In the acute care setting, providers of care for inflammatory bowel disease (IBD) patients are often faced with the dilemma of providing effective abdominal pain management in a population that has worse outcomes with both opioid and NSAID therapy. There is increased mortality associated with opioid use and risk of disease relapse with NSAID use in IBD patients.1,2 Due to this, patients often feel that their pain is inadequately addressed.3,4 There are multiple sources of abdominal pain in IBD, and understanding the mechanisms and presentations can help identify effective treatments. We will review pharmacologic and supportive therapies to optimize pain management in IBD.
Common pain presentations in IBD
Visceral pain is a dull, poorly localized, cramping pain from intestinal distension. It is associated with inflammation, dysmotility, obstruction, and visceral hypersensitivity. Somatic and parietal pain is sharp, intense, and often localizable. Somatic pain originates from surrounding skin or muscles, and parietal pain arises from irritation of the peritoneum.5 We will review two common pain presentations in IBD.
Case 1: Mr. A is a 32-year-old male with stricturing small bowel Crohn’s disease s/p small bowel resection, who presents to the ED with 3 days of abdominal pain, nausea, and vomiting. C-reactive protein is elevated to 6.8 mg/dL (normal 0.0 – 0.6 mg/dL), and CT is consistent with active small bowel inflammation, intraabdominal abscess at the anastomosis, and associated partial small bowel obstruction. He describes a sharp, intense abdominal pain with cramping. His exam is significant for diffuse abdominal tenderness and distension.
Case 2: Ms. B is a 28-year-old female with ulcerative colitis on mesalamine monotherapy who presents to the hospital for rectal bleeding and cramping abdominal pain. After 3 days of IV steroids her rectal bleeding has resolved, and CRP has normalized. However, she continues to have dull, cramping abdominal pain. Ibuprofen has improved this pain in the past.
Mr. A is having somatic pain from inflammation, abscess, and partial bowel obstruction. He also has visceral pain from luminal distension proximal to the obstruction. Ms. B is having visceral pain despite resolution of inflammation, which may be from postinflammatory visceral hypersensitivity.
Etiologies of pain
It’s best to group pain etiologies into inflammatory and noninflammatory causes. Inflammatory pain can be secondary to infection, such as abscess or enteric infection, active bowel inflammation, or disease complications (that is, enteric fistula). It is important to recognize that patients with active inflammation may also have noninflammatory pain. These include small bowel obstruction, strictures, adhesions, narcotic bowel syndrome, bacterial overgrowth, and visceral hypersensitivity. See figure 1.

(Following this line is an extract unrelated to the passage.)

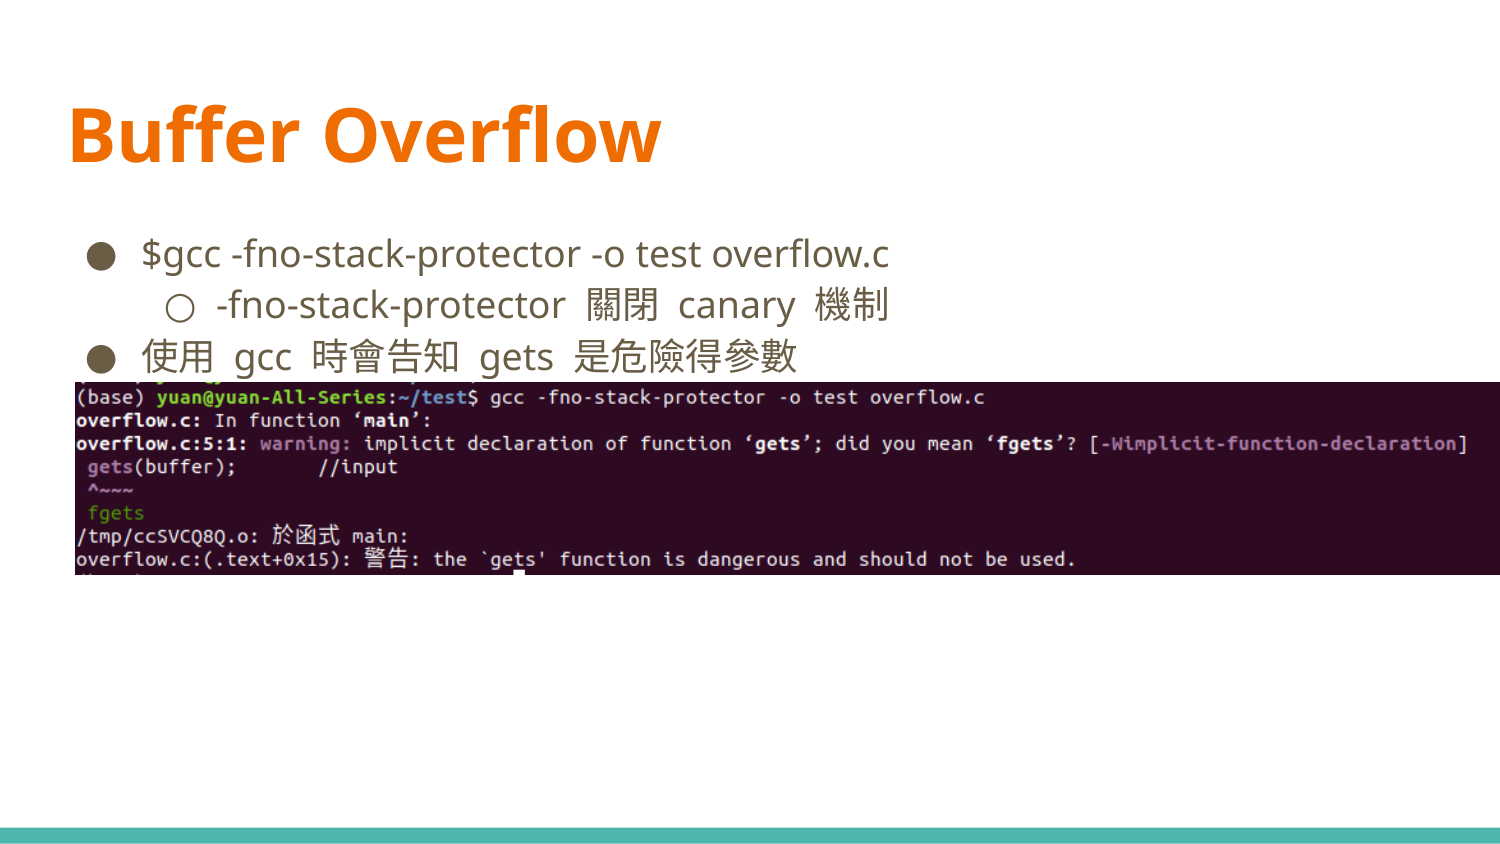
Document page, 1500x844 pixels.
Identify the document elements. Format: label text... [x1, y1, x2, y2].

The brain-gut connection matters
Abdominal pain in IBD patients starts from painful stimuli in the gut. In addition to direct pain pathways, multiple areas of the brain modulate perception of pain.6 Patients with psychiatric comorbidities have increased perception of abdominal pain.7 In fact, high perceived stress is associated with disease relapse.8 Treatment of psychiatric disorders improves these symptoms with lasting effects.9 Addressing psychological and psychosocial needs is essential to successful pain management with long-term effect on quality of life and pain perception in IBD patients.